The current cache line size is 64 bytes.
2. Proof
package com.java.memory.memoryline;
import java.util.concurrent.CountDownLatch;
/**
* @author: chuanchuan.lcc
* @date: 2020-12-20 16:26
* @modifiedBy: chuanchuan.lcc
* @version: 1.0
* @description:
*/
public class MemoryLineDemo1 {
private static long COUNT = 100000000L;
private static class T1 {
private volatile long x = 0L;
}
public static T1[] arr = new T1[2];
static {
arr[0] = new T1() ;
arr[1] = new T1();
}
//耗时2843
public static void main(String[] args) throws InterruptedException {
CountDownLatch latch = new CountDownLatch(2);
Thread t1 = new Thread(() -> {
for (long i = 0; i < COUNT; i++) {
arr[0].x = i;
}
latch.countDown();
});
Thread t2 = new Thread(() -> {
for (long i = 0; i < COUNT; i++) {
arr[1].x = i;
}
latch.countDown();
});
final long start = System.nanoTime();
t1.start();
t2.start();
latch.await();
final long end = System.nanoTime();
System.out.println("耗时" + (end - start)/1000000);
}
}
The execution of this program takes about 2843, and then the program is changed to the following
package com.java.memory.memoryline;
import java.util.concurrent.CountDownLatch;
/**
* @author: chuanchuan.lcc
* @date: 2020-12-20 16:31
* @modifiedBy: chuanchuan.lcc
* @version: 1.0
* @description:
*/
public class MemoryLineDemo2 {
private static long COUNT = 100000000L;
private static class T1 {
private long p1, p2, p3, p4, p5, p6, p7;
private volatile long x = 0L;
private long p8, p9, p10, p11, p12, p13, p14;
}
public static T1[] arr = new T1[2];
static {
arr[0] = new T1() ;
arr[1] = new T1();
}
// 耗时1093
public static void main(String[] args) throws InterruptedException {
CountDownLatch latch = new CountDownLatch(2);
Thread t1 = new Thread(() -> {
for (long i = 0; i < COUNT; i++) {
arr[0].x = i;
}
latch.countDown();
});
Thread t2 = new Thread(() -> {
for (long i = 0; i < COUNT; i++) {
arr[1].x = i;
}
latch.countDown();
});
final long start = System.nanoTime();
t1.start();
t2.start();
latch.await();
final long end = System.nanoTime();
System.out.println("耗时" + (end - start)/1000000);
}
}
The execution of this program takes about 1093. The difference between the two programs is the T1 object
3. Analysis
In the first procedure, since 8 bytes long, and new T1[2]when the memory array is continuous, arr[0] arr[1]is connected to two RAM memory, but since 8 bytes long, and is typically 64 byte cache line , Because these two parameters are likely to be in the same cache block, so each cpu core may cache two values, and then each modification will be notified to each other because of volatile, which is time-consuming here.

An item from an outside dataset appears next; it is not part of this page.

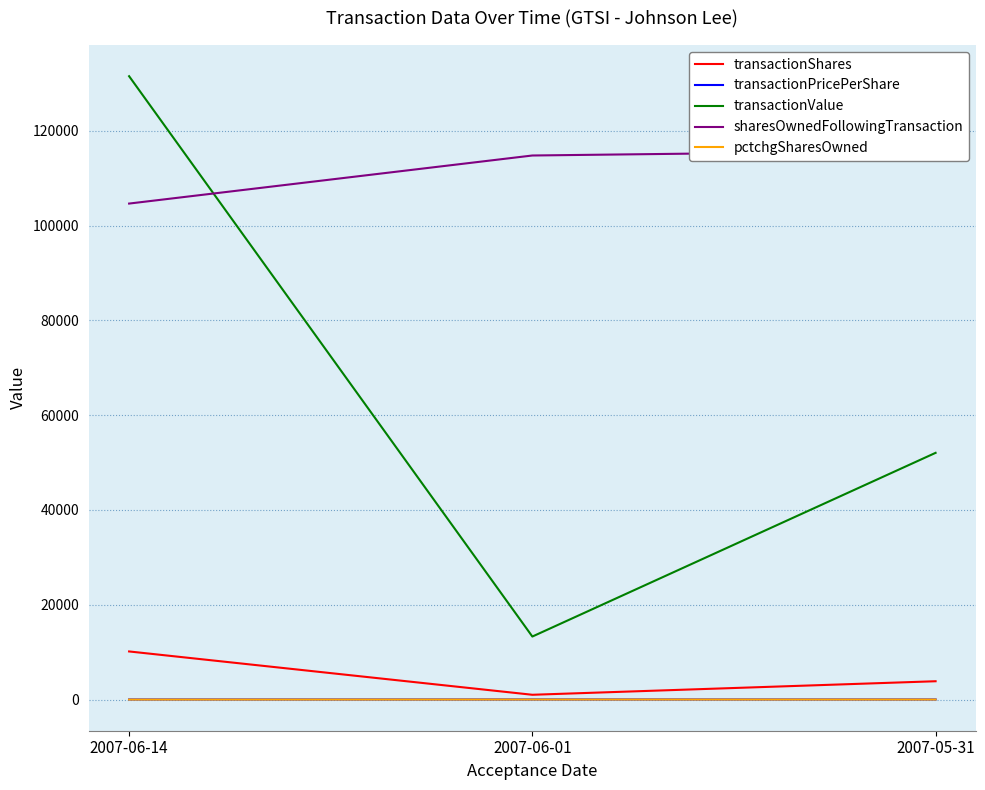

Which has a higher value, 2007-06-14 or 2007-05-31?

2007-06-14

And the second program, as is 8 bytes long, and new T1[2]when the memory array is continuous, arr[0] arr[1]is connected to two RAM memory, but since 8 bytes long, and is typically 64 byte cache line, But before x, p1-p7 is 7*8=56 bytes, then x, and then 56 bytes.
56字节
x 8字节
56字节
Because the cache line is 64, and the x and the front and back combinations are both 64 bytes, it is impossible for two Xs to be in one cache line. Therefore, when two threads modify, they do not need to notify each other, so it will not be time-consuming.
4. Case
Is there such a use? Yes, there is a framework called dispature, which means lightning.
Look at the source code
Here is the 7 long values are not used. There are also 7 longs in front
This is also used in currentHashMap.